If the year was divisible by 400, the leap day remained. That’s why 2000 was a leap year. But 1900, 1800 and 1700 were not. Leap day will be skipped in 2100 if the Gregorian calendar remains unchanged 84 years from now.

Roman Catholic countries quickly adopted the pope’s new calendar. But Protestant countries were suspicious of edicts from Rome. Many of them didn’t accept the calendar until 1775.

Britain and its American colonies made the switch in 1752, Duncan said. By then they had to skip 11 days to catch up with the Gregorian calendar.

The Gregorian calendar also has its faults. Each year, it’s off by about 26 seconds.

Duncan said this will difference will add up to one day by the year 4909.

“We could decide to shift everything around again,” he said.

That probably won’t be necessary. Our timekeeping system is now pretty much divorced from the sun. It is based on the atomic clock.

Instead of defining seconds as a fraction of a day, we now use computers to count the oscillations of atomic cesium: 9,192,631,770 of them add up to one second. That’s much more precise than tracking Earth’s movements around the sun.

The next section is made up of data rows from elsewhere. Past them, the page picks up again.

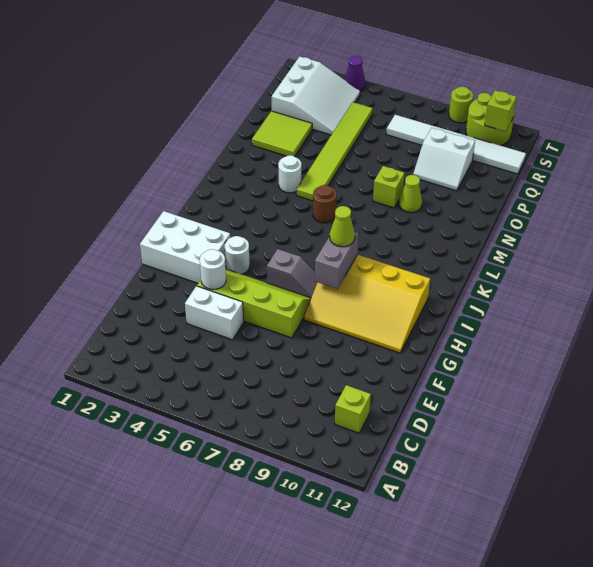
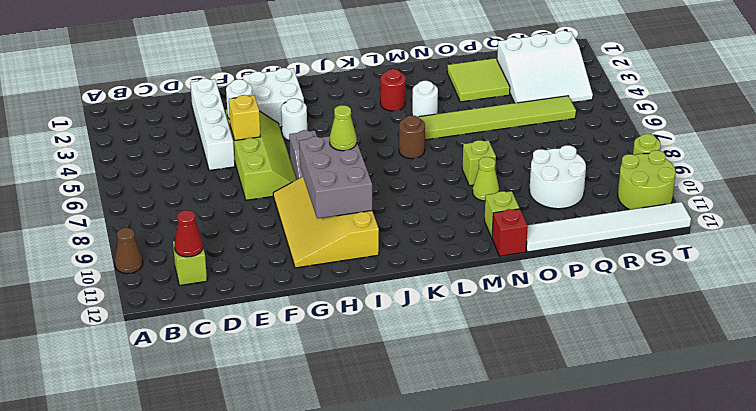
none -> brown 1x1 cone [115,228,143,274]
none -> red 1x1 cone [175,210,203,257]
white 1x2 brick [185,286,244,340] -> white 1x4 brick [190,79,235,170]
none -> yellow 1x1 brick [229,95,261,140]
white 2x3 brick [140,211,230,283] -> white 2x2 brick [243,68,304,127]
grey 1x2 brick [315,232,359,289] -> grey 2x3 brick [299,136,372,219]
none -> red 1x1 round brick [380,69,406,111]
none -> red 1x1 brick [492,209,528,256]
white 2x2 slope [413,128,475,191] -> white 2x2 round brick [529,145,586,209]
white 1x6 tile [386,115,526,174] -> white 1x6 tile turned to [526,202,691,252]
lime 1x1 brick [485,90,516,131] -> lime 1x1 brick moved to [484,191,519,237]
purple 1x1 cone [345,56,365,91] -> none

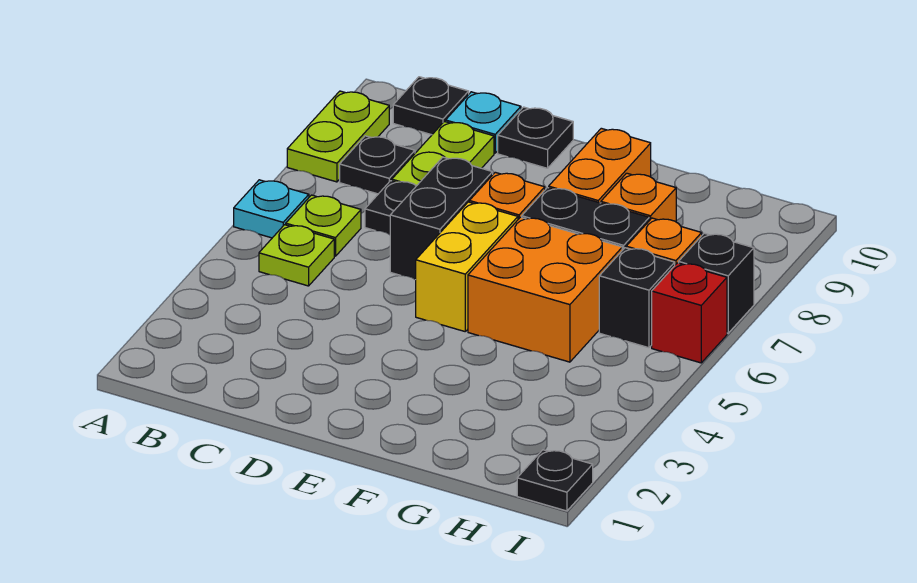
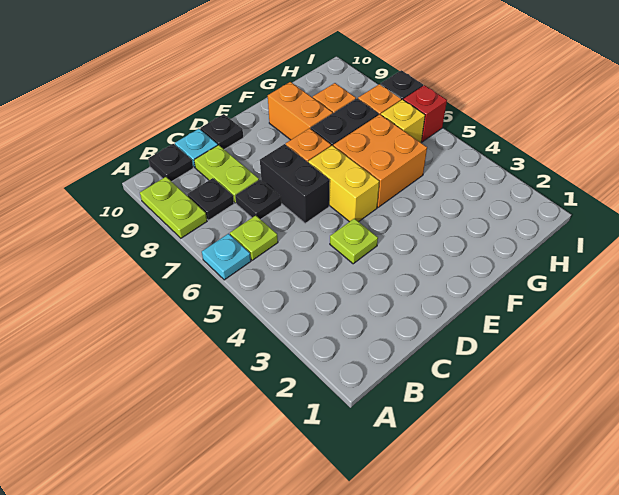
lime 1x1 plate [259,225,334,286] -> lime 1x1 plate moved to [330,219,378,264]
black 1x1 brick [599,248,675,348] -> yellow 1x1 brick [381,99,425,143]
black 1x1 plate [517,450,593,511] -> none

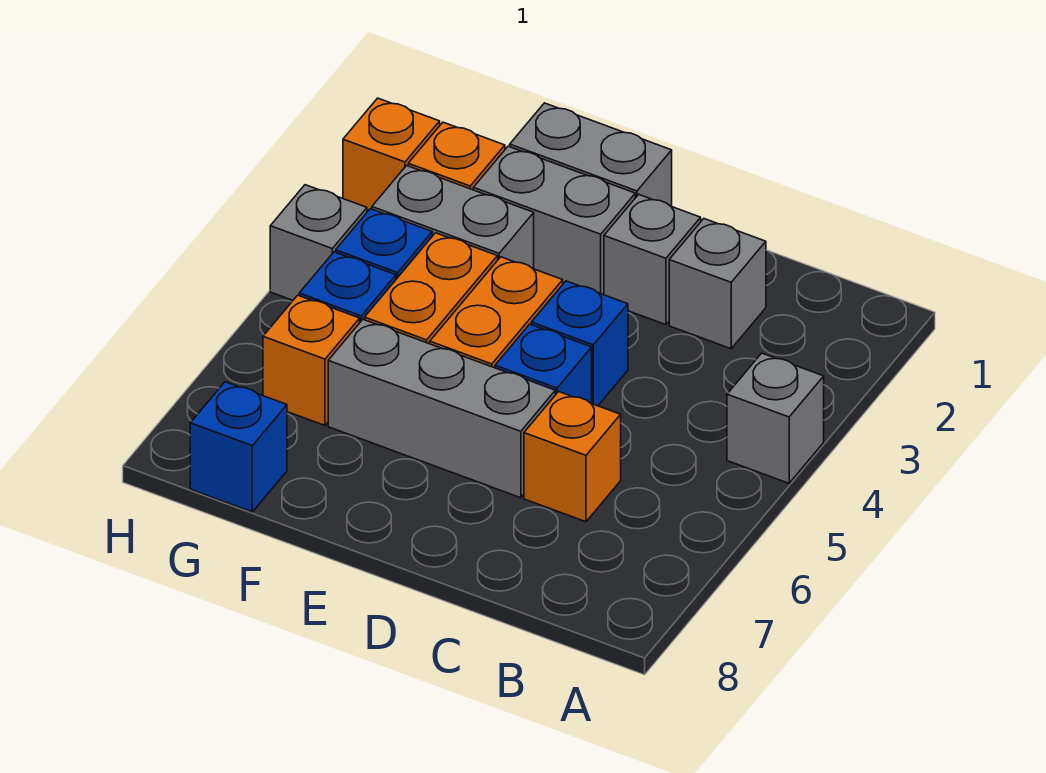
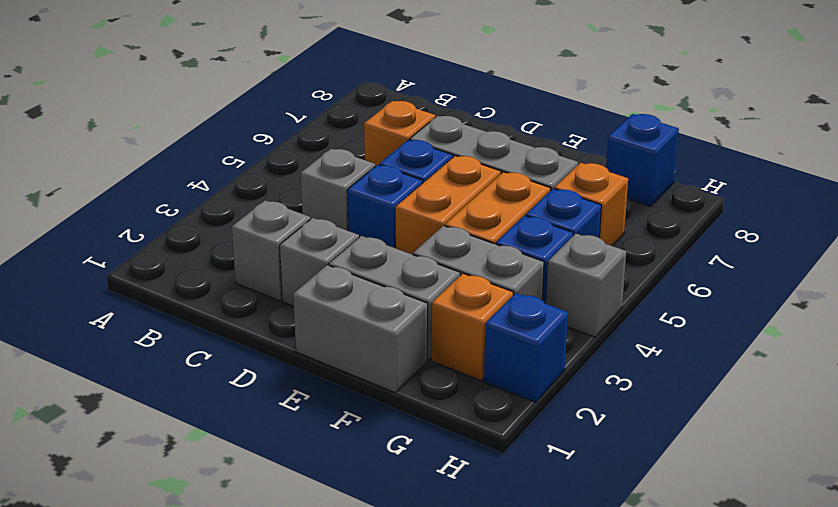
grey 1x1 brick [727,353,824,483] -> grey 1x1 brick moved to [301,149,376,231]
orange 1x1 brick [343,98,440,212] -> blue 1x1 brick [484,293,568,402]

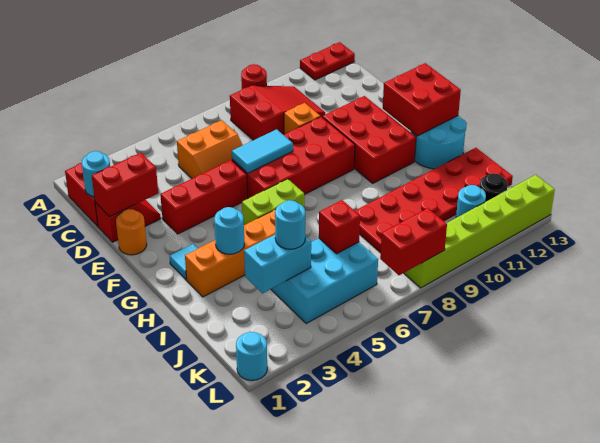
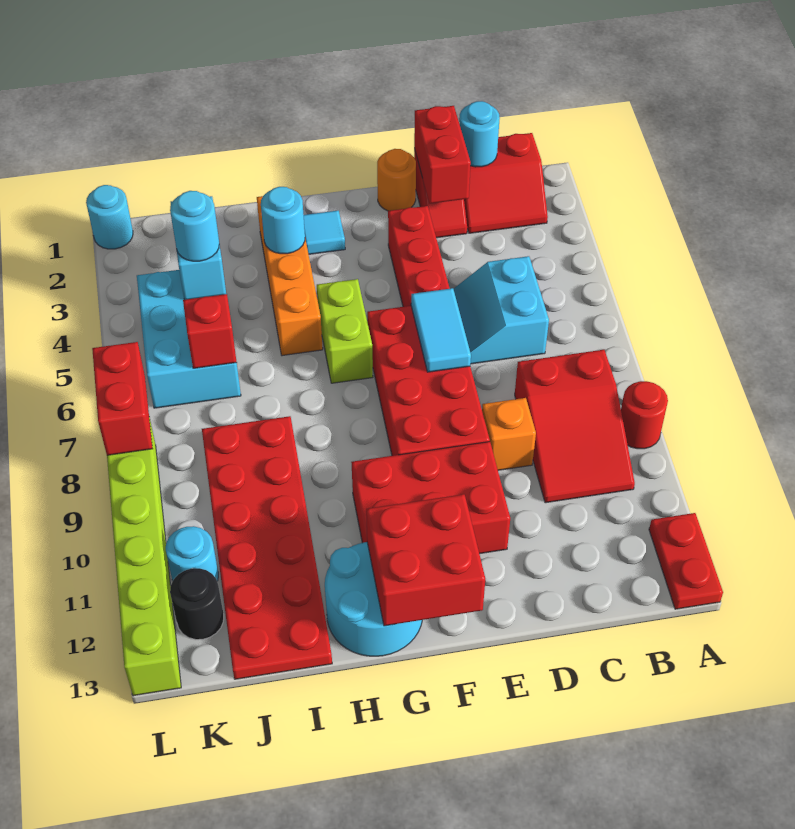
orange 2x2 slope [177,120,243,178] -> cyan 2x2 slope [454,256,549,364]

But it doesn’t entirely streamline our calendar, with months that seesaw between 30 and 31 days (or 28 and 29).

Other calendars have attempted to fix these problems.

The French introduced a calendar in 1792 that had 12 30-day months. Each week had 10 days. And they added five days (or six in a leap year) to the end of each year. These were holidays.

Another calendar introduced in 1902 contained 13 months with 28 days each. Each month would begin on a Sunday and end on a Saturday.

Each year would end with “year day.” In leap years, a leap day would be added in the middle of the year.

With all this precision, scientists can tell just how far off Earth is from atomic time. And every once in a while, they introduce a leap second to get our clocks back in sync with our slowing planet.

“The agreed definition of time is atomic time,” said Bob Tjoelker, a supervisor working with NASA’s Deep Space Network at the Jet Propulsion Laboratory in La Cañada Flintridge. “The Earth-based day has instability to it. It wiggles and jiggles.”

Tjoelker should know. His team manages an array of antennas that use time to track distant spacecraft.

“Leap seconds are a big, big deal for deep-space navigation,” he said. Being a nanosecond – a billionth of a second – off is the equivalent of a foot in space, he said.

NOTE: The “year” described above is the solar, or tropical year, which is a measure of time between the vernal equinoxes. The sidereal year begins and ends at the same fixed point. The two differ because of Earth’s wobble. The math used in the graphic at the top of this page simulates the tropical year.